2. Minden A, Karin M. Regulation and function of the JNK subgroup of MAP kinases. Biochim Biophys Acta. 1997 Oct 24;1333(2):F85-104. doi: 10.1016/s0304-419x(97)00018-8. PMID: 9395283.

3. Cuenda A, Rousseau S. p38 MAP-kinases pathway regulation, function and role in human diseases. Biochim Biophys Acta. 2007 Aug;1773(8):1358-75. doi: 10.1016/j.bbamcr.2007.03.010. Epub 2007 Mar 24. PMID: 17481747.

4. Staples CJ, Owens DM, Maier JV, Cato AC, Keyse SM. Cross-talk between the p38alpha and JNK MAPK pathways mediated by MAP kinase phosphatase-1 determines cellular sensitivity to UV radiation. J Biol Chem. 2010 Aug 20;285(34):25928-40. doi: 10.1074/jbc.M110.117911.

5. Santarpia L, Lippman SM, El-Naggar AK. Targeting the MAPK-RAS-RAF signaling pathway in cancer therapy. Expert Opin Ther Targets. 2012 Jan;16(1):103-19. doi: 10.1517/14728222.2011.645805.
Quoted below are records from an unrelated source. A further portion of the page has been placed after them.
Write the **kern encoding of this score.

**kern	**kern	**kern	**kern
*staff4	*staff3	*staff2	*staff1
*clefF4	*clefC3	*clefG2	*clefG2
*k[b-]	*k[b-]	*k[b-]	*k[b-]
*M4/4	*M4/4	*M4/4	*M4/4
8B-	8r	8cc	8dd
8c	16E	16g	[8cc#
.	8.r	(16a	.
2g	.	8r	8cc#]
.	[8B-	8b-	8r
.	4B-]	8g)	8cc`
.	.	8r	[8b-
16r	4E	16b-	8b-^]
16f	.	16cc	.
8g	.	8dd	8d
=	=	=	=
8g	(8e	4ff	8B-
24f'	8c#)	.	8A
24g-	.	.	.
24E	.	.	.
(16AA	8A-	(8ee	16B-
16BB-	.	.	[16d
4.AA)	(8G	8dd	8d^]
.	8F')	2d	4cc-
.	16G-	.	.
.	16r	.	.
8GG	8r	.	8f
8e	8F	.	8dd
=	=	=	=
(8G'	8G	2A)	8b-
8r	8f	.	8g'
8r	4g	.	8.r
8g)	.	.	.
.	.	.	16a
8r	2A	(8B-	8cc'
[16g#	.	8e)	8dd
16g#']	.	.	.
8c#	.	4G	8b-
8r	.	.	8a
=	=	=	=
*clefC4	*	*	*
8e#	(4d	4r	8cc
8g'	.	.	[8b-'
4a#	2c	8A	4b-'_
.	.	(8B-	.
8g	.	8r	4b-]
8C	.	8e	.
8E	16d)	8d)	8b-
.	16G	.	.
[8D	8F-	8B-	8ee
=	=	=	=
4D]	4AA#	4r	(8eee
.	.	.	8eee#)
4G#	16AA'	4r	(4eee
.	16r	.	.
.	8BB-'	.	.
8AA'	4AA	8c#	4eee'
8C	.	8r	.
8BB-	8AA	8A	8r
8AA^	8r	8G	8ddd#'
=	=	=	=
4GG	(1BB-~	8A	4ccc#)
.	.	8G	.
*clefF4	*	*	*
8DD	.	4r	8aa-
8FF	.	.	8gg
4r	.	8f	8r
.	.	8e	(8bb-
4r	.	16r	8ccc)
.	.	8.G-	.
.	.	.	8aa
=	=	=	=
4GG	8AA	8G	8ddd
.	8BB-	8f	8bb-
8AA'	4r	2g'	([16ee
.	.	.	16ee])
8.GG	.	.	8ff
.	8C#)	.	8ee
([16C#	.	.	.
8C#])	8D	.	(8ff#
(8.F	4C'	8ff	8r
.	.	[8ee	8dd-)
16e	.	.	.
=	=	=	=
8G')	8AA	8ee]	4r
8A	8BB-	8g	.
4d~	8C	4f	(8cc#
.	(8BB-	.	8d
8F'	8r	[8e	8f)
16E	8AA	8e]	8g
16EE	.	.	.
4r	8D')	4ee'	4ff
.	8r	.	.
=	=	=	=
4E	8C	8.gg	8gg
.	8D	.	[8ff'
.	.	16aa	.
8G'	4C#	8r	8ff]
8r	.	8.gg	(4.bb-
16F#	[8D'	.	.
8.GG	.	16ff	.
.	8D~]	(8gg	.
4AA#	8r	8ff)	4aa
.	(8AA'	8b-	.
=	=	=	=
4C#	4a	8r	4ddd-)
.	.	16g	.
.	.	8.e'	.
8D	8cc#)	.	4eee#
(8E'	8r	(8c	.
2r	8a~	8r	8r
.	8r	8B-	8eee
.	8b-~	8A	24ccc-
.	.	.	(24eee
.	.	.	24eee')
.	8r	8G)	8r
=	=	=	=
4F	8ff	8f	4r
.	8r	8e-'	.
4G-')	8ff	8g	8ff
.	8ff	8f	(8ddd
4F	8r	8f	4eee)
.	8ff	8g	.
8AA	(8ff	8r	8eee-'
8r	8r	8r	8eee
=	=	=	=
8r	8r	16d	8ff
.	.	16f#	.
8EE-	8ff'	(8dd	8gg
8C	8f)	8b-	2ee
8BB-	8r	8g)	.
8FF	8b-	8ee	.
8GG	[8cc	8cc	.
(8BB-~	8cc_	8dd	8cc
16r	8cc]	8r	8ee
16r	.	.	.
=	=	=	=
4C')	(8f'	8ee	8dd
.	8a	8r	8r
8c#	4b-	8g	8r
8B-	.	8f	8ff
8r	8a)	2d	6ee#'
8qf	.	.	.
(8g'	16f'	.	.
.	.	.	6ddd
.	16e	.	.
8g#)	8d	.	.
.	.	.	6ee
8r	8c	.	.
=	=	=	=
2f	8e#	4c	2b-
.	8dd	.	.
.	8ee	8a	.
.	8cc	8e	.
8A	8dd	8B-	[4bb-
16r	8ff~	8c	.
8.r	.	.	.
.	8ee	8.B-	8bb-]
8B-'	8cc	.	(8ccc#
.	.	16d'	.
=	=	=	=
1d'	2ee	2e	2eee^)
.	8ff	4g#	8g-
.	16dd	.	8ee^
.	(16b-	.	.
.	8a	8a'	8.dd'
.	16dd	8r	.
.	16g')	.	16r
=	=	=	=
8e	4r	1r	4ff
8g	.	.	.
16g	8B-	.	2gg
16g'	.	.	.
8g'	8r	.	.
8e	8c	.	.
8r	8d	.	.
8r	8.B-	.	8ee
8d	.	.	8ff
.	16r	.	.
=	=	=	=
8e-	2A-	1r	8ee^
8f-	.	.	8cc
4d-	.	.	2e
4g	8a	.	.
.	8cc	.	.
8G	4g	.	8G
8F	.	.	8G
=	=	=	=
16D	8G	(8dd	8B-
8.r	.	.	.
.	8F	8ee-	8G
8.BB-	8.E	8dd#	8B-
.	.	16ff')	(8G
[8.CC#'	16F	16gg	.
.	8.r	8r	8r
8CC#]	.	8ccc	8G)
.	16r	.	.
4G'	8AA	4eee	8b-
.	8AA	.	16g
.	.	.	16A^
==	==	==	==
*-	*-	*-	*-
6. Tartaglia M, Gelb BD. Disorders of dysregulated signal traffic through the RAS-MAPK pathway: phenotypic spectrum and molecular mechanisms. Ann N Y Acad Sci. 2010 Dec;1214:99-121. doi: 10.1111/j.1749-6632.2010.05790.x.

7. Flaherty KT, et al. Inhibition of mutated, activated BRAF in metastatic melanoma. N Engl J Med. 2010 Aug 26;363(9):809-19. doi: 10.1056/NEJMoa1002011.